6.5 If you require rights to use Content beyond those permitted in clauses 5, 6 or 7, please contact your account manager to discuss obtaining a licence to grant additional rights of usage. Where we permit you additional usage or distribution rights in, of or to the Content, you must ensure that Insurance Insider is credited as the source of such Content.
6.6 If, in our reasonable opinion, you or any Authorised User is abusing the Content or is using the Product or any Content in ways or quantities which:
(a) are beyond reasonable for an individual Authorised User;
(b) significantly impair other customers' access and/or use of the Product or Content; and/or
(c) affect the integrity, operation or security of the Product or any Content,
then we reserve the right to place restrictions on your use of and/or access to the Content, and/or terminate your Subscription and no refund of the Fee will apply.
6.7 We may, at our discretion change, remove, suspend or discontinue any aspect of the Product at any time, including the availability of any Content.
7 Artificial Intelligence
7.1 “AI Tool” is defined as: the application of computer systems, programmes, software protocols, models or tools which purport to, or are able to, perform tasks or produce output normally requiring human intelligence. Examples include visual perception, speech recognition, decision-making and natural language understanding. This definition also includes the development of algorithms and statistical models which enable computer systems to create or develop pipelines, feature stores, or shared knowledge bases, or otherwise perform tasks and make decisions without explicit instructions, relying on patterns and inferences from data instead, also known as machine learning.
7.2 You and your Authorised Users must not:
(a) conduct data mining on, apply or fine-tune any AI Tools to, or train AI Tools on, any Product or Content;
(b) use AI Tools for the purpose of generating text, images or any other material, output or derivative works based on or using the Product or any Content, whether or not in the same or similar style as the Product or Content; or
(c) input any Content into any AI Tool, nor knowingly allow any Content to be accessed, viewed or used by any AI Tool.
7.3 We may give our consent for you to use some Content in or with an AI Tool which is used solely by you, used only for your own internal business purposes and which is not publicly accessible or available (an “Internal AI Tool”). You must obtain written authorisation from our Chief Executive Officer, Chief Revenue Officer or Director of Product in advance of using the Content in or with any Internal AI Tool, and you must provide accurate and up-to-date information, as we may request, as to the nature and use of the Internal AI Tool. Specifically, you must confirm the provider of the Internal AI Tool, the model family, exact version, environment / tenant and exact use case.
7.4 We may issue or refuse authorisation(s) requested under clause 7.3 at our sole discretion, and any authorisation given relates only to the specific request made. We may withdraw our authorisation (if given) at any time and for any reason.
7.5 Separate / additional authorisations must be obtained for each separate use case and/or each Internal AI Tool. You must inform us immediately if any part of the information provided to us at the time of requesting authorisation changes at any time during the term of this Agreement, as any change will require a separate / additional authorisation.
7.6 Where we withdraw our authorisation to use any Content in or with an Internal AI Tool or for any particular use case, and always on termination of this Agreement for any reason, you must ensure that all Content is permanently removed from the Internal AI Tool and the Internal AI Tool no longer makes use of any Content. You must provide a provide a signed attestation to confirm that deletion has taken effect, including the details of the Internal AI Tool(s) from which the Content has been deleted and the dates of deletion.
○ ○ ○ ○ ○ ○ ○
- **SET EXERCISE 1**: According to the subscription terms, what details must a customer confirm about an Internal AI Tool? List each one.
- **SET EXERCISE 2**: Carry the subscription terms forward from the end of clause 7.6.

- **Records from a data source**:
○ ○ ○ ○ ○ ○ ○
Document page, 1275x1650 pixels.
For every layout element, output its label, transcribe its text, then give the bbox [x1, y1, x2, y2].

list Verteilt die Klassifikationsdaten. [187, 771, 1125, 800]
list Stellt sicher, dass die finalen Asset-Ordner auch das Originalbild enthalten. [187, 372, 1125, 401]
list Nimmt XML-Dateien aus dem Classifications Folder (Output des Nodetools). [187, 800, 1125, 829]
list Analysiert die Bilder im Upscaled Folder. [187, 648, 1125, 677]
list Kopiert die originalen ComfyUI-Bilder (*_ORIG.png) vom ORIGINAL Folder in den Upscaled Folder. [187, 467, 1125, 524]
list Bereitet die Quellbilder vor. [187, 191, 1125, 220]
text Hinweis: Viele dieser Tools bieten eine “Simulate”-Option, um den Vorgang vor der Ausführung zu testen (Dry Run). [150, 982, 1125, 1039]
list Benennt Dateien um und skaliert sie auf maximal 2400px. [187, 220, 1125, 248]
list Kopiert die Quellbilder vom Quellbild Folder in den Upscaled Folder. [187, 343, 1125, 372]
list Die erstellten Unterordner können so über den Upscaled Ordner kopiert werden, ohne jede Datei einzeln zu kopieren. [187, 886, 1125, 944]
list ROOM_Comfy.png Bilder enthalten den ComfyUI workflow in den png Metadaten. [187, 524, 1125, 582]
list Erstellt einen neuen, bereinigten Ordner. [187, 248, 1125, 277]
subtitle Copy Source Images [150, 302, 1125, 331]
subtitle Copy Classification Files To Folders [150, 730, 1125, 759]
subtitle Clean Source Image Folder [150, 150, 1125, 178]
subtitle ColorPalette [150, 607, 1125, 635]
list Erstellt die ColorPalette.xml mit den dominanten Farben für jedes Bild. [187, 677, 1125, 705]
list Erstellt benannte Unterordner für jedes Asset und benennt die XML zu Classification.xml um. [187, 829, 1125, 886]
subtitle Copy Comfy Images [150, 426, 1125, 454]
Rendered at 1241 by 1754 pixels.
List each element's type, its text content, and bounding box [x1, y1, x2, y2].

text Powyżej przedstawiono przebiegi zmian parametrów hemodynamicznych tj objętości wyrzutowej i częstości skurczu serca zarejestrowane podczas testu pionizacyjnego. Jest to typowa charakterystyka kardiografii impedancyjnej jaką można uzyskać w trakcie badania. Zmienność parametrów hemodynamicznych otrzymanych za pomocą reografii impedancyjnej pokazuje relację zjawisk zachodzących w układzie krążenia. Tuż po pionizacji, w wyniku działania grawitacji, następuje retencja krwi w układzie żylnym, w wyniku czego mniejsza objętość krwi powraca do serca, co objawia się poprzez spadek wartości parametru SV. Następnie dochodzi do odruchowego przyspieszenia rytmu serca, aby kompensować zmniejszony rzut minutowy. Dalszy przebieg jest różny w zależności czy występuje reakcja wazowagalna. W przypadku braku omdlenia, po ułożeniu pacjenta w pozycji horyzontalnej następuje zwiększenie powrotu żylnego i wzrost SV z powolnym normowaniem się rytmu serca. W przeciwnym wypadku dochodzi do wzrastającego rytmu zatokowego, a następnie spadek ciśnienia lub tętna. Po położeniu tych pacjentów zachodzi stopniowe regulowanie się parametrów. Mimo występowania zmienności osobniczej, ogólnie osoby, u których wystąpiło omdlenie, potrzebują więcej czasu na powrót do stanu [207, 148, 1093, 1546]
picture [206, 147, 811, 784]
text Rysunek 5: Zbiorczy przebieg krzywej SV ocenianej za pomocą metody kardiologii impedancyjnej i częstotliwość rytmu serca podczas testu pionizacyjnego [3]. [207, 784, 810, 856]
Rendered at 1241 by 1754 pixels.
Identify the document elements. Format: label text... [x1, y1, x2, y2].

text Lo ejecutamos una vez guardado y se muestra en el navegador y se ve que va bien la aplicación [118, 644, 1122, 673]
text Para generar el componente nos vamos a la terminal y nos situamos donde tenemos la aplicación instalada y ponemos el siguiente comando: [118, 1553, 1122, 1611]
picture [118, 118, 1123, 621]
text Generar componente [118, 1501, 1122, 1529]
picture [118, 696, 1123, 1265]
○ ○ ○ ○ ○ ○ ○
- **WRITTEN RESPONSE 1**:
- the provider of the Internal AI Tool
- the model family
- the exact version
- the environment / tenant
- the exact use case

- **WRITTEN RESPONSE 2**:
8 Cancellation
8.1 You may cancel your Subscription or any part of it at the end of the Minimum Term or current Renewal Term (as applicable). If you notify us of your intention to cancel, such notice shall only take effect at the end of the Minimum Term or current Renewal Term (as applicable), and you shall not be entitled to a refund of the Fee or any part of the Fee. You may notify us that you wish to cancel your Subscription by contacting us in writing via your account manager.
8.2 We may, at our option, suspend or terminate your Subscription, or suspend or terminate any Authorised User’s access to the Product, if you or any Authorised User breaches, or fails to comply with, any provision of this Agreement. Where we terminate the Agreement under this clause, we owe no further obligation to you and we shall not refund the Fee or any part of the Fee.
8.3 We may also suspend or terminate your Subscription and/or access to the Product if we are prevented from providing the Product to you due to any circumstance beyond our reasonable control. In such circumstances, we will refund the Fee on a pro-rata basis.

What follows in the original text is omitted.